(Beginning of Records provided)

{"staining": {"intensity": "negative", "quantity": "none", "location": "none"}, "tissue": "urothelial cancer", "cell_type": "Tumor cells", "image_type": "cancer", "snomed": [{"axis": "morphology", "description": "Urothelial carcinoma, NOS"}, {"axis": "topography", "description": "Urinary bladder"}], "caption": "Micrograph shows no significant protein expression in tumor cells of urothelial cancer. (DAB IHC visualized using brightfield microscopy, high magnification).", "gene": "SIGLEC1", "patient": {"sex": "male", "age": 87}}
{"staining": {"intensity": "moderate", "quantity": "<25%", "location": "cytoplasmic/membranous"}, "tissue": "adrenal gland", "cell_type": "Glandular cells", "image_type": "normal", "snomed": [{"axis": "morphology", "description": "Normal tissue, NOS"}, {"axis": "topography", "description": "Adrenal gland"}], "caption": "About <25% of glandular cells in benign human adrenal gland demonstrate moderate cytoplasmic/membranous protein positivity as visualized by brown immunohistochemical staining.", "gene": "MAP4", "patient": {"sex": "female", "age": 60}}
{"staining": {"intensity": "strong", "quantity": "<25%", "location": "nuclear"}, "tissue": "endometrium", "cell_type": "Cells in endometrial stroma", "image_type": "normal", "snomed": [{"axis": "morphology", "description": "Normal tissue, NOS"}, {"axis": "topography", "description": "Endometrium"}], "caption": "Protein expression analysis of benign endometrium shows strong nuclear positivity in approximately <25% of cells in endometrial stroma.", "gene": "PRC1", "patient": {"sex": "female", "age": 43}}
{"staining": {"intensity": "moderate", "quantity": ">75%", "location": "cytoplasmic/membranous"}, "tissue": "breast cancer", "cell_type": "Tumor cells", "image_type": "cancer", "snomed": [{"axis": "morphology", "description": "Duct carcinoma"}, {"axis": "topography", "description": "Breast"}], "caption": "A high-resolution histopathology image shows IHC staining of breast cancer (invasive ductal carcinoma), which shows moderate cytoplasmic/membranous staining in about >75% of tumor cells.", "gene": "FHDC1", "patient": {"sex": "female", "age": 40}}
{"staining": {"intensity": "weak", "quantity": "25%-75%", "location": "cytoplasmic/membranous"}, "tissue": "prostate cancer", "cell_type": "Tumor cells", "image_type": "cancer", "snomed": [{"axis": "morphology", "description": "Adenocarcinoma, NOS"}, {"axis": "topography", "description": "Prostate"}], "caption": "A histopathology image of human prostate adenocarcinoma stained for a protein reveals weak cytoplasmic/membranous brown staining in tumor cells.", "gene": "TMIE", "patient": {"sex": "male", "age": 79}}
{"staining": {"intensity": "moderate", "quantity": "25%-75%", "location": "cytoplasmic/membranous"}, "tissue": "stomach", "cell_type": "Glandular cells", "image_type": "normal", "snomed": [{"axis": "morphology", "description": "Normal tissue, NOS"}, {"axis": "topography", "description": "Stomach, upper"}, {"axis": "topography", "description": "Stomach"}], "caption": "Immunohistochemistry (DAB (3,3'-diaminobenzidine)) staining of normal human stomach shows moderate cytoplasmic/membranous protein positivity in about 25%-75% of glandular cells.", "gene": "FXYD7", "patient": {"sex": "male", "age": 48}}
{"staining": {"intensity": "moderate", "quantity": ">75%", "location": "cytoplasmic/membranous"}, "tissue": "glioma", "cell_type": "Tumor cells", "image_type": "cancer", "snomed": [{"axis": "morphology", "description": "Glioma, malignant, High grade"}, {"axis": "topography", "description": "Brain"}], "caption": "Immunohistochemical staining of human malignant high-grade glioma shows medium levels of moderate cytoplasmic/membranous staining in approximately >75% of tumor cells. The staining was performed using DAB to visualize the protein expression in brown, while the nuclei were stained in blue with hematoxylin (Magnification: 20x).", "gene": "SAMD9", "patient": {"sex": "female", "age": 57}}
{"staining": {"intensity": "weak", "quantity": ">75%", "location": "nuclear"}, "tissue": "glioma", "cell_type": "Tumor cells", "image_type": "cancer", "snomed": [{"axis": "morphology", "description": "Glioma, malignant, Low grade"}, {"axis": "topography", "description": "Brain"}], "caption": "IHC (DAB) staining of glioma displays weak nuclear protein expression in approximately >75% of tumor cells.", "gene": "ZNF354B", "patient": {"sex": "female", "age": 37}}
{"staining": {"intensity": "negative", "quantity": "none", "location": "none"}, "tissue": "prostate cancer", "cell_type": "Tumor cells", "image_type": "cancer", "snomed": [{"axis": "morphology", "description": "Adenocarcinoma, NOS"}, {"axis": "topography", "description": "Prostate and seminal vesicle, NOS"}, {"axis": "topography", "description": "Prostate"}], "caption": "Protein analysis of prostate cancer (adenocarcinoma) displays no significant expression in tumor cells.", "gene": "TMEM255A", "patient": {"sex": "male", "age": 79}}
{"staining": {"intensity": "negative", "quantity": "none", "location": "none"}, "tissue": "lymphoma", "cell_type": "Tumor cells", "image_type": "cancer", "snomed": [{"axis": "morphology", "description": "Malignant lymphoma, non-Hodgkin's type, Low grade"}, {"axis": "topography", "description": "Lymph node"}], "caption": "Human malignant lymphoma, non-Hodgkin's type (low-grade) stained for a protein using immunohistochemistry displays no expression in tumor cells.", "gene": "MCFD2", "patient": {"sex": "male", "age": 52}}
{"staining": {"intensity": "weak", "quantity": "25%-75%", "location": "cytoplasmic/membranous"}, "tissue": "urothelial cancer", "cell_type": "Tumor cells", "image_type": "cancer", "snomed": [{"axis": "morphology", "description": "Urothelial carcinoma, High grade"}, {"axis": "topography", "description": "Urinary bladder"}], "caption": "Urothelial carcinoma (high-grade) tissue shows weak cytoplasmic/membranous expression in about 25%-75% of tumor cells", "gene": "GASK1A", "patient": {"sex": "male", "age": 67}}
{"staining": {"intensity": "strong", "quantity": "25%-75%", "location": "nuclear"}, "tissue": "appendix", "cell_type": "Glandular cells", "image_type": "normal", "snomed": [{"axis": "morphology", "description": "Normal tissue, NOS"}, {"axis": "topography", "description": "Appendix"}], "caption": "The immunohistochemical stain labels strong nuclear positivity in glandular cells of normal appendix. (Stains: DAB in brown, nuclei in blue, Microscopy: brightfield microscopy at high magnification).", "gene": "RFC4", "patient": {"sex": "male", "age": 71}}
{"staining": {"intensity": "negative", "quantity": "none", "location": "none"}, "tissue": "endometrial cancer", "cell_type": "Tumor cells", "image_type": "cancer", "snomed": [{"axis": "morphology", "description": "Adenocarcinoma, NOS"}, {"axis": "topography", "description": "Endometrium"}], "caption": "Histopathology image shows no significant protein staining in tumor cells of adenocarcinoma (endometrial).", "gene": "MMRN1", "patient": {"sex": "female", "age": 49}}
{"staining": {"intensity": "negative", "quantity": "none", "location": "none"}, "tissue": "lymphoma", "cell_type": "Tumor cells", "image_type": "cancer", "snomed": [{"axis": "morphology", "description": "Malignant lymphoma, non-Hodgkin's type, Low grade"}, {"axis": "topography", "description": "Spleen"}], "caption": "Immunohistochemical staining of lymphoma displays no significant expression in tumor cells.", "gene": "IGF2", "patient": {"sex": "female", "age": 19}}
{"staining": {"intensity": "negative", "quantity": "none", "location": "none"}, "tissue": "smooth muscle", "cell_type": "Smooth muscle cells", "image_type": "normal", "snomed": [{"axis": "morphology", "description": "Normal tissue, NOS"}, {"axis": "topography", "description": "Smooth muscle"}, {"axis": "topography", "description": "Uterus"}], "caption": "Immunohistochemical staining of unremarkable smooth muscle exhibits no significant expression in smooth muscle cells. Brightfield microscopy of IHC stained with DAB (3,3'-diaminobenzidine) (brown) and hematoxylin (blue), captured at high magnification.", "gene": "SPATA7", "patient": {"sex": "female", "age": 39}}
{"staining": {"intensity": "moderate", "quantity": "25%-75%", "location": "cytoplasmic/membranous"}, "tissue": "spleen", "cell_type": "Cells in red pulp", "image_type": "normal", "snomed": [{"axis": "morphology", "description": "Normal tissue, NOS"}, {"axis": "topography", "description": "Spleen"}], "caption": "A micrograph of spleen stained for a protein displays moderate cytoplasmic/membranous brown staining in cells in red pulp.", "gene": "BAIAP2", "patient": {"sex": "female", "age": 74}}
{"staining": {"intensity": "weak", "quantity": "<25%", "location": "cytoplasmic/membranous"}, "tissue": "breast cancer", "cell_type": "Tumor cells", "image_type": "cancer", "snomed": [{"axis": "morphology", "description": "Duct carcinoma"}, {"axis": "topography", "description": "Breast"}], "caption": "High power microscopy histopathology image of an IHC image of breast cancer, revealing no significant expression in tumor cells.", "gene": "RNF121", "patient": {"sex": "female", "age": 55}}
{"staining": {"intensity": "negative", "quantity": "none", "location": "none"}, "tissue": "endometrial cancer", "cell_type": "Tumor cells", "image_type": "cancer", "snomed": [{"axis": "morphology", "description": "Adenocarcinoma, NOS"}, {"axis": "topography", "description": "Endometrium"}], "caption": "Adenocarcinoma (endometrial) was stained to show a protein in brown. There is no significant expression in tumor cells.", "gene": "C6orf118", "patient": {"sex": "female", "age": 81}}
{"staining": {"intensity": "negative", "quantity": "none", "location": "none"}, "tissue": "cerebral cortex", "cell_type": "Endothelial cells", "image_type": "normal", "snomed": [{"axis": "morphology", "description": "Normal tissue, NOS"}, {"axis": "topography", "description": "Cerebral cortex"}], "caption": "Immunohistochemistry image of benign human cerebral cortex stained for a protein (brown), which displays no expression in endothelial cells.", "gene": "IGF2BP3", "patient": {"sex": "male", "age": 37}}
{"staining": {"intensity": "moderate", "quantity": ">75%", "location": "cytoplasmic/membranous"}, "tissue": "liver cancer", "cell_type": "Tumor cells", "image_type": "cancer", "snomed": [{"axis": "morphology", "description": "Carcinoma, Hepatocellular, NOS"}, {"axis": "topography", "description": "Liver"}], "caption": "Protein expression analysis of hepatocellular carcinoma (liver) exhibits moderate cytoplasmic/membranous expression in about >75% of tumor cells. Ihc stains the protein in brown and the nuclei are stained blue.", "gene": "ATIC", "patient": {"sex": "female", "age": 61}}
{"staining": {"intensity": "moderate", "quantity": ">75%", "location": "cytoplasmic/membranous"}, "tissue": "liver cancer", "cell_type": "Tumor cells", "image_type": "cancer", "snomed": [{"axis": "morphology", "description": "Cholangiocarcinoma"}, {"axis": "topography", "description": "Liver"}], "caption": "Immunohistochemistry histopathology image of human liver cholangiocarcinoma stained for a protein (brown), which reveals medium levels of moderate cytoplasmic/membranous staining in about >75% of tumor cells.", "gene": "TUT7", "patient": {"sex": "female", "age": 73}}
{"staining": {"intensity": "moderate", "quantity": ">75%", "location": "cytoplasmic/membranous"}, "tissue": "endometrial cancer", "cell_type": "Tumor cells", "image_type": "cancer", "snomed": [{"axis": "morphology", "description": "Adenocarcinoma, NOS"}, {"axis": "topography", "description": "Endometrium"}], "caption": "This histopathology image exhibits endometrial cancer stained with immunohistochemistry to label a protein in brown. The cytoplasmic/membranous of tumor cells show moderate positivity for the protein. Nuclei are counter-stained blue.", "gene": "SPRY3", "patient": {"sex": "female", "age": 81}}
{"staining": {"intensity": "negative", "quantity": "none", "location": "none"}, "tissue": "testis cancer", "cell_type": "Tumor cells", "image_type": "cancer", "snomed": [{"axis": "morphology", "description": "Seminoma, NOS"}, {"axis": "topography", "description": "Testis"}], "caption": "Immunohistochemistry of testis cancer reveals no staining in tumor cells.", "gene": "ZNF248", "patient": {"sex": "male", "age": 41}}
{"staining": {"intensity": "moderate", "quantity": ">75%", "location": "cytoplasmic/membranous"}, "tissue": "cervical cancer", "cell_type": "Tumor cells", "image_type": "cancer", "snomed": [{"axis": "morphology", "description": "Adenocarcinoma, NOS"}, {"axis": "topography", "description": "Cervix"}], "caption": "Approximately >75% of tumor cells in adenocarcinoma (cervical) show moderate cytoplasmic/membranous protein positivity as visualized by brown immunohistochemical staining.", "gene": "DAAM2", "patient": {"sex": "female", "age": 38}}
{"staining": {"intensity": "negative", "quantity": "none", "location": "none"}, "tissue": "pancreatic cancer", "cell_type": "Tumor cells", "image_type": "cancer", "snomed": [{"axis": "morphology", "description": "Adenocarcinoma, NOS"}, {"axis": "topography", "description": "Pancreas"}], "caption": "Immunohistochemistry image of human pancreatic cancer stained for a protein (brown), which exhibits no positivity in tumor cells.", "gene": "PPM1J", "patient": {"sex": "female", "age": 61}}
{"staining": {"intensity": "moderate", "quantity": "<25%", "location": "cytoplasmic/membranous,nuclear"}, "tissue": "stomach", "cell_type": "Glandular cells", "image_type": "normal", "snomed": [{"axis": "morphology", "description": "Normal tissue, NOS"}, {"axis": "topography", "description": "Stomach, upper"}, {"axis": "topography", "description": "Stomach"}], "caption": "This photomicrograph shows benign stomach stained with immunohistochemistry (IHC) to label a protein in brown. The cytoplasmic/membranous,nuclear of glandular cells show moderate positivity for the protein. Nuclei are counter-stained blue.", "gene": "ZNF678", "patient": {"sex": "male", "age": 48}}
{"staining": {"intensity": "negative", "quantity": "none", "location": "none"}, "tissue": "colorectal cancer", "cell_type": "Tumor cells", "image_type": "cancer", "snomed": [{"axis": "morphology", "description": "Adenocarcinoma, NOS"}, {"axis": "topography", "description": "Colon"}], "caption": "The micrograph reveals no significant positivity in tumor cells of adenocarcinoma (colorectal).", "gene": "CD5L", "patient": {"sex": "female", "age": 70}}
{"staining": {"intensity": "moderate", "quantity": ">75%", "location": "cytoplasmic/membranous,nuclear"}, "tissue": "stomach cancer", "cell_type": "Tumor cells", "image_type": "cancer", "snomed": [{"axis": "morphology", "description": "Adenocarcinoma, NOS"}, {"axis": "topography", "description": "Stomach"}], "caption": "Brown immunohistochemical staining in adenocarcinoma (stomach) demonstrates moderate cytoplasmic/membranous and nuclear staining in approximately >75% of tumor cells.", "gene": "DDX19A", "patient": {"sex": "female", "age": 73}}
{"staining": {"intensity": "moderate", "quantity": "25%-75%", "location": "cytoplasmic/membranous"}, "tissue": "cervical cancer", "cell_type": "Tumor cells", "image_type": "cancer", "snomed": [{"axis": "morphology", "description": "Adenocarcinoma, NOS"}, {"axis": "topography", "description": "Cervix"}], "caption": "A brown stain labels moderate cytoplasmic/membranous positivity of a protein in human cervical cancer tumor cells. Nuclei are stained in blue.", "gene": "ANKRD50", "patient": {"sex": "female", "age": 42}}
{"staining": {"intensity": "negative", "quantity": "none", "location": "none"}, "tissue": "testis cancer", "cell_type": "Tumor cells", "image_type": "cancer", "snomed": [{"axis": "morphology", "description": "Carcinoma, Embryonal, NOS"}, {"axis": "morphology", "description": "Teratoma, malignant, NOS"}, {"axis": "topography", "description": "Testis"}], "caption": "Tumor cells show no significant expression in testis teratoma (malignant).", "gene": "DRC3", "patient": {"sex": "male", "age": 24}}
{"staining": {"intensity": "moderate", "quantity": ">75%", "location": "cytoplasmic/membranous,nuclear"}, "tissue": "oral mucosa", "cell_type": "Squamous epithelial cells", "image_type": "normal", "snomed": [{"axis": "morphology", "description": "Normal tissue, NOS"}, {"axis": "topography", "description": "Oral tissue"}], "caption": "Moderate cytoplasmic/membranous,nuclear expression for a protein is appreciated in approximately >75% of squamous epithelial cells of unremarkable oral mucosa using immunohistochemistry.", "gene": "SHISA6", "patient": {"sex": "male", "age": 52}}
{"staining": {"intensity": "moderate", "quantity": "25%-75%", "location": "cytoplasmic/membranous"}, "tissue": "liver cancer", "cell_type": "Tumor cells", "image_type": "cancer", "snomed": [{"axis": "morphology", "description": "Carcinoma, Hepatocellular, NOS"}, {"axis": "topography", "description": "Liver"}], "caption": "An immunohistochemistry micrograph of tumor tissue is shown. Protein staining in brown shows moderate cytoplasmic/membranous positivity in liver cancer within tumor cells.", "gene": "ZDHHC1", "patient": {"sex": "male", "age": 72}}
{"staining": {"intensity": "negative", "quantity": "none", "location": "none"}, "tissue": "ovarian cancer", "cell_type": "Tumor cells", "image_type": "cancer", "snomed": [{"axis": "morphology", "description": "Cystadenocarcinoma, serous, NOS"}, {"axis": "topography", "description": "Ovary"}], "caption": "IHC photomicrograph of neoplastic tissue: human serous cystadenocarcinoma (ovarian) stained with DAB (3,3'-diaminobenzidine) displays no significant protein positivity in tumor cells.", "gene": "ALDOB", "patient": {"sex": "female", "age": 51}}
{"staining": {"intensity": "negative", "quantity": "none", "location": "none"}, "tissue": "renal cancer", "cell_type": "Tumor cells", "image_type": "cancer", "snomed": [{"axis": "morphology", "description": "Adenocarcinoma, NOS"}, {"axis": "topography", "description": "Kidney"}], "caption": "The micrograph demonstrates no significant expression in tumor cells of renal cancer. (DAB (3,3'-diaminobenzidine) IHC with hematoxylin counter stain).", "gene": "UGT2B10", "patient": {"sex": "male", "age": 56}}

(End of Records provided)

▸ **Task to complete**: Copy each line above holding "testis".

▸ **Exercise output**:
{"staining": {"intensity": "negative", "quantity": "none", "location": "none"}, "tissue": "testis cancer", "cell_type": "Tumor cells", "image_type": "cancer", "snomed": [{"axis": "morphology", "description": "Seminoma, NOS"}, {"axis": "topography", "description": "Testis"}], "caption": "Immunohistochemistry of testis cancer reveals no staining in tumor cells.", "gene": "ZNF248", "patient": {"sex": "male", "age": 41}}
{"staining": {"intensity": "negative", "quantity": "none", "location": "none"}, "tissue": "testis cancer", "cell_type": "Tumor cells", "image_type": "cancer", "snomed": [{"axis": "morphology", "description": "Carcinoma, Embryonal, NOS"}, {"axis": "morphology", "description": "Teratoma, malignant, NOS"}, {"axis": "topography", "description": "Testis"}], "caption": "Tumor cells show no significant expression in testis teratoma (malignant).", "gene": "DRC3", "patient": {"sex": "male", "age": 24}}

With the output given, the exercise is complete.